MCHD indicated it had recently surveyed Ocala Fire Rescue, Marion County Fire Rescue, and OPD staff to “measure resiliency, depression, and other factors related to first responders with input from fire chiefs and the chief of police.”

Ocala Fire Rescue and the Marion County Sheriff’s Office told the Gazette they had just learned of the initiative this past month and look forward to learning more about the resource as it comes online for their departments.

The MCHD trustees have increased the budget for this initiative for 2023-24 to $275,000 and brought on additional counselors from Ocala Consulting and Prevention to focus efforts primarily with local firefighters.

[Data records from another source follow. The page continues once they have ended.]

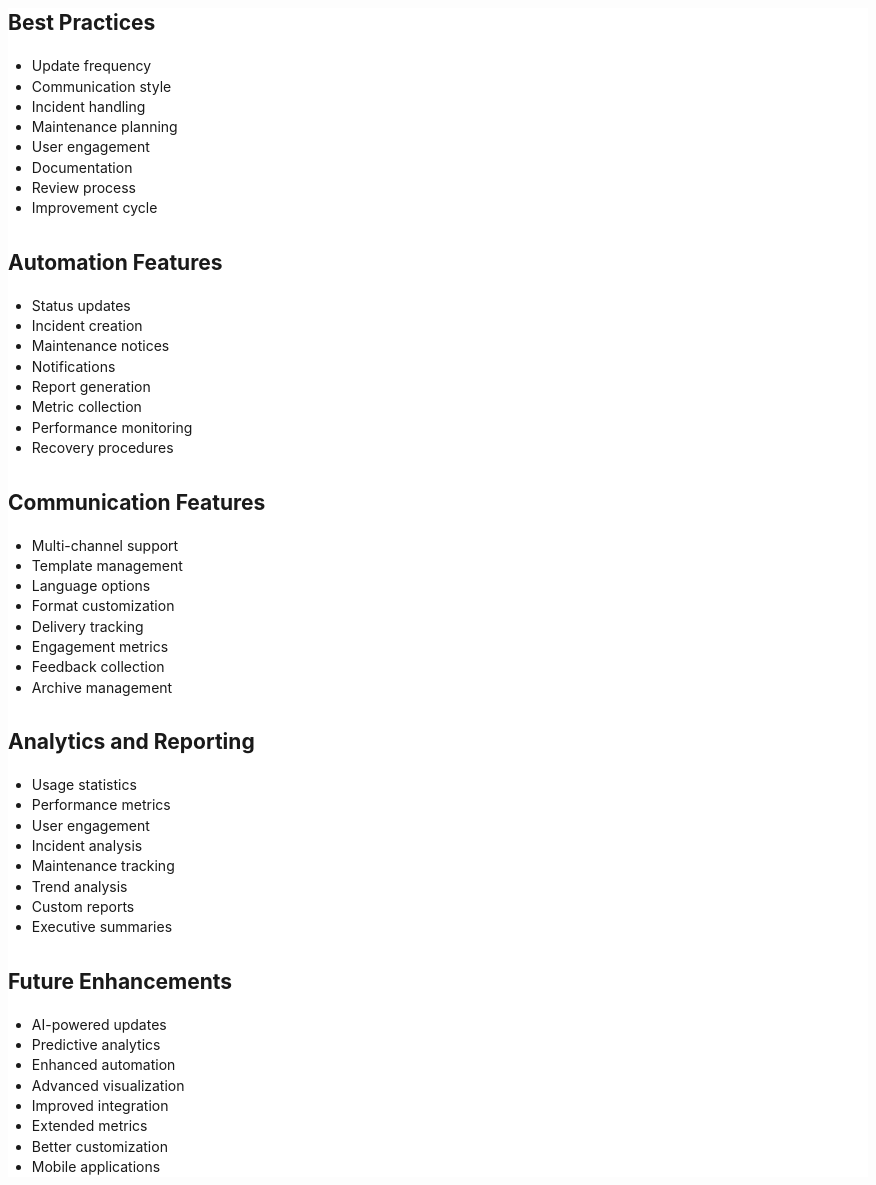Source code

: ## Best Practices

- Update frequency
- Communication style
- Incident handling
- Maintenance planning
- User engagement
- Documentation
- Review process
- Improvement cycle

## Automation Features

- Status updates
- Incident creation
- Maintenance notices
- Notifications
- Report generation
- Metric collection
- Performance monitoring
- Recovery procedures

## Communication Features

- Multi-channel support
- Template management
- Language options
- Format customization
- Delivery tracking
- Engagement metrics
- Feedback collection
- Archive management

## Analytics and Reporting

- Usage statistics
- Performance metrics
- User engagement
- Incident analysis
- Maintenance tracking
- Trend analysis
- Custom reports
- Executive summaries

## Future Enhancements

- AI-powered updates
- Predictive analytics
- Enhanced automation
- Advanced visualization
- Improved integration
- Extended metrics
- Better customization
- Mobile applications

MCHD CEO Curt Bromund and trustee Rich Bianculli recently took County Administrator Mounir Bouyounes, MCFR Chief James Banta, Marion County Fire Union President Rolin Boyd, and Chaplain Steven Cantrell to Pensacola to participate in an Institute Human and Machine Cognition (IHMC) program that brought professionals from different scientific disciplines to explore ways to increase physical, mental, and psychological resilience among firefighters.

Plans for this program were spurred early in the year after multiple suicides by MCFR firefighters. The IHMC session, budgeted at $75,000, was paid for by the MCHD.

During the Nov. 13 hospital district board meeting, Bianculli told trustees the 16 experts flew in for the program for “no charge” for the session. Through brainstorming, the attendees identified several areas that need further examination: nutrition, scheduling, hormonal imbalances and how the fire station is set up.

Bianculli said he learned through the process that the greatest strain was on EMS workers. A follow-up report is expected. “Hopefully, we’ll be able to implement what they say,” Bianculli told the trustees.

Which agencies will choose to implement the suggestions and how they will pay for them has yet to be determined.